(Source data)
_____

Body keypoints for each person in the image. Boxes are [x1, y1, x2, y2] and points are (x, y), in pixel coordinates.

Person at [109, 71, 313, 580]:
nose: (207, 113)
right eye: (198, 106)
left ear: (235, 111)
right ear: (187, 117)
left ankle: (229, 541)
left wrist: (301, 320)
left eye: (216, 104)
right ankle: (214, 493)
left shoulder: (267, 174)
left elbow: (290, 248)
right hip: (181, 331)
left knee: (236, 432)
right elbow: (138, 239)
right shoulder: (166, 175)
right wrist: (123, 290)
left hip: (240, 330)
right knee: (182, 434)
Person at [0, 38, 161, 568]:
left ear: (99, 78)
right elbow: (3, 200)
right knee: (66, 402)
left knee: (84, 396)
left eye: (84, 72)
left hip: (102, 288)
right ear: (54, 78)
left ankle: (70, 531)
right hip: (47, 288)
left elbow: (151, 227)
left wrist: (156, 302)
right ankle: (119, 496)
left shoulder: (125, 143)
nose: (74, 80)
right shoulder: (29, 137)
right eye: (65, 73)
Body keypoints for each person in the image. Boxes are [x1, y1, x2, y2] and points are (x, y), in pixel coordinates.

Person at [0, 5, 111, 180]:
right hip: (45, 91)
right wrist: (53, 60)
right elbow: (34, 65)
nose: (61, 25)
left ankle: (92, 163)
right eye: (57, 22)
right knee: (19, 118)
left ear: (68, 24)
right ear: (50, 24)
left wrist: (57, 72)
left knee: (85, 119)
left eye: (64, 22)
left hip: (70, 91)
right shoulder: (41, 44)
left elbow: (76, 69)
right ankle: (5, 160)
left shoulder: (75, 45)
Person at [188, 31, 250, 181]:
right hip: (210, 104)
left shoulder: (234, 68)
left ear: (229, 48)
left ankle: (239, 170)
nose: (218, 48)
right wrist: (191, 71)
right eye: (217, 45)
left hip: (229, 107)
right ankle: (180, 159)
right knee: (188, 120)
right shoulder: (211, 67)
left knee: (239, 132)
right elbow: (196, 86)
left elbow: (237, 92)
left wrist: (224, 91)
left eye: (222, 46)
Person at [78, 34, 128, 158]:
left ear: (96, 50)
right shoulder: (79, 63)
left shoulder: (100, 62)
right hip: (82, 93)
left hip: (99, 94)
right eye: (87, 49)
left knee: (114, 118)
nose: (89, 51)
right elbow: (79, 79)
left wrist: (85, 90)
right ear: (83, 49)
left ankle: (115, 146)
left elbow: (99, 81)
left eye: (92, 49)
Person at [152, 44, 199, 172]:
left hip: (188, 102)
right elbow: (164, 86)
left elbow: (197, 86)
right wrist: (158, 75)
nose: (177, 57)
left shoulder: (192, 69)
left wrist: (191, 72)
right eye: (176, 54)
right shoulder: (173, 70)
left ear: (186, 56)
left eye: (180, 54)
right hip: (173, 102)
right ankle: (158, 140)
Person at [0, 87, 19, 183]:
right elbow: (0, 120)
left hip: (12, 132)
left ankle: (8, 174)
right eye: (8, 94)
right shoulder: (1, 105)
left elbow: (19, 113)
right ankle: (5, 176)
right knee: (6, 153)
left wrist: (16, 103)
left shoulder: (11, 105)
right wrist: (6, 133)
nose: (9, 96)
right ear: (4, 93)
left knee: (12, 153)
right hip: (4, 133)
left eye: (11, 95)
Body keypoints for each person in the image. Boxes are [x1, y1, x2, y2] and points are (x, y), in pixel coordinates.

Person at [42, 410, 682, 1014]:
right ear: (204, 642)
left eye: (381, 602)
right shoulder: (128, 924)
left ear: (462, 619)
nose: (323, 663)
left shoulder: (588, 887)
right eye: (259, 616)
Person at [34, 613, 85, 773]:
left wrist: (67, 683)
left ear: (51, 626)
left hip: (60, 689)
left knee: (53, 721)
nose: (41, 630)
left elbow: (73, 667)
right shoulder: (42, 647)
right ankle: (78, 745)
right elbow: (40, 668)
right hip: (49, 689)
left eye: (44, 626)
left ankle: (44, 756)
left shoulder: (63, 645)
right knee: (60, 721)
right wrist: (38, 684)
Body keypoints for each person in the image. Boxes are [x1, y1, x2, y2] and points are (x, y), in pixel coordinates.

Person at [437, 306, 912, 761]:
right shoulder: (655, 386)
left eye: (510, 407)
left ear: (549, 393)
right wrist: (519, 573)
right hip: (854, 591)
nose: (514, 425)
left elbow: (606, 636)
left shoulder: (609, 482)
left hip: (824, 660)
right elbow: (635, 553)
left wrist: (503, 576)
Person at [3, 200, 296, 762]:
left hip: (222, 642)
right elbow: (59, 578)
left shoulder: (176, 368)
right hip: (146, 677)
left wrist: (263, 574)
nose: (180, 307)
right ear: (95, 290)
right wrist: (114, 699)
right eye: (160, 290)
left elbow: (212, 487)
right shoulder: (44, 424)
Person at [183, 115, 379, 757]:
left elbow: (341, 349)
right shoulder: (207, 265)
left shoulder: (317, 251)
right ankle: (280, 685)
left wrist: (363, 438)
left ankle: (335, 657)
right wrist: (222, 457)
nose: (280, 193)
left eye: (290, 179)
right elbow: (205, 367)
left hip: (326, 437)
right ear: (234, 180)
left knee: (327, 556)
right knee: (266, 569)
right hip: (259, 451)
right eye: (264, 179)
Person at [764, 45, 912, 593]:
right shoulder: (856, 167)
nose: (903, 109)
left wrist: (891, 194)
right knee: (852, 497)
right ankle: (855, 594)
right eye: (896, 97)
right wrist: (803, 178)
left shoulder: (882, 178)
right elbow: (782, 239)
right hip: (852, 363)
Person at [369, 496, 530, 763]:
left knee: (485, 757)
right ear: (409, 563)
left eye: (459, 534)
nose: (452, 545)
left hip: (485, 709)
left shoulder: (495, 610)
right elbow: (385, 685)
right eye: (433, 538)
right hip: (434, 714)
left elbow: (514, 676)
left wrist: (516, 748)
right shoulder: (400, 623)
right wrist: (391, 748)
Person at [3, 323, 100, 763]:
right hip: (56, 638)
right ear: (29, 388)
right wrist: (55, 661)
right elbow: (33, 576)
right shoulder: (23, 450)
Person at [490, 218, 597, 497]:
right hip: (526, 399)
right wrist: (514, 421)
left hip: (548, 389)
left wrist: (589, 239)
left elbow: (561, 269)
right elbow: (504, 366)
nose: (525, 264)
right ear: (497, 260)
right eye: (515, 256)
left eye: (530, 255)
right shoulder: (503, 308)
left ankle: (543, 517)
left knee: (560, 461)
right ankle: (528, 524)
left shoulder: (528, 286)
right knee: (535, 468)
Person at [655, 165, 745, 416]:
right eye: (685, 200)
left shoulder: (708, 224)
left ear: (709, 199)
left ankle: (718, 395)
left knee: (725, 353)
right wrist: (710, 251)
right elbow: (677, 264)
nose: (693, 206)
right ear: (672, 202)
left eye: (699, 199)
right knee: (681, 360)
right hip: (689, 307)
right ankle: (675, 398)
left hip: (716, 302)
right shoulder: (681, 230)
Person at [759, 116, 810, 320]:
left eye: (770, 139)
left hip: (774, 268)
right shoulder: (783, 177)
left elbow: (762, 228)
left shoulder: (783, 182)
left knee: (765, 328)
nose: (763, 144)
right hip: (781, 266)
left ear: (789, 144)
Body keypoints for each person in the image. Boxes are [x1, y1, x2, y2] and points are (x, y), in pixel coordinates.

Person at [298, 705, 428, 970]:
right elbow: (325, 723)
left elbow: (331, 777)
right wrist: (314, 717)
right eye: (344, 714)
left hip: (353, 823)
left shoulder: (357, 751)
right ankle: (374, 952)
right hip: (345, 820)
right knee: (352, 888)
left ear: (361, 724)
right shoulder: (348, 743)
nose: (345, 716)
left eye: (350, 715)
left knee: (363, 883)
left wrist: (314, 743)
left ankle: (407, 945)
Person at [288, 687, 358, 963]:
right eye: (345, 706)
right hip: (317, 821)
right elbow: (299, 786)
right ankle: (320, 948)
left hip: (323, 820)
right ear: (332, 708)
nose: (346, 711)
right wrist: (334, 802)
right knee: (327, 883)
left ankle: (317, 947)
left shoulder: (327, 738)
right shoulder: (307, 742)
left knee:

_____

◆ **What this task involves**
Send back an exact copy of only the lines from the line with "left ankle: (115, 146)" up to and including the line with "right wrist: (6, 133)" in the data above.

◆ **Response to this exercise**
left ankle: (115, 146)
left elbow: (99, 81)
left eye: (92, 49)
Person at [152, 44, 199, 172]:
left hip: (188, 102)
right elbow: (164, 86)
left elbow: (197, 86)
right wrist: (158, 75)
nose: (177, 57)
left shoulder: (192, 69)
left wrist: (191, 72)
right eye: (176, 54)
right shoulder: (173, 70)
left ear: (186, 56)
left eye: (180, 54)
right hip: (173, 102)
right ankle: (158, 140)
Person at [0, 87, 19, 183]:
right elbow: (0, 120)
left hip: (12, 132)
left ankle: (8, 174)
right eye: (8, 94)
right shoulder: (1, 105)
left elbow: (19, 113)
right ankle: (5, 176)
right knee: (6, 153)
left wrist: (16, 103)
left shoulder: (11, 105)
right wrist: (6, 133)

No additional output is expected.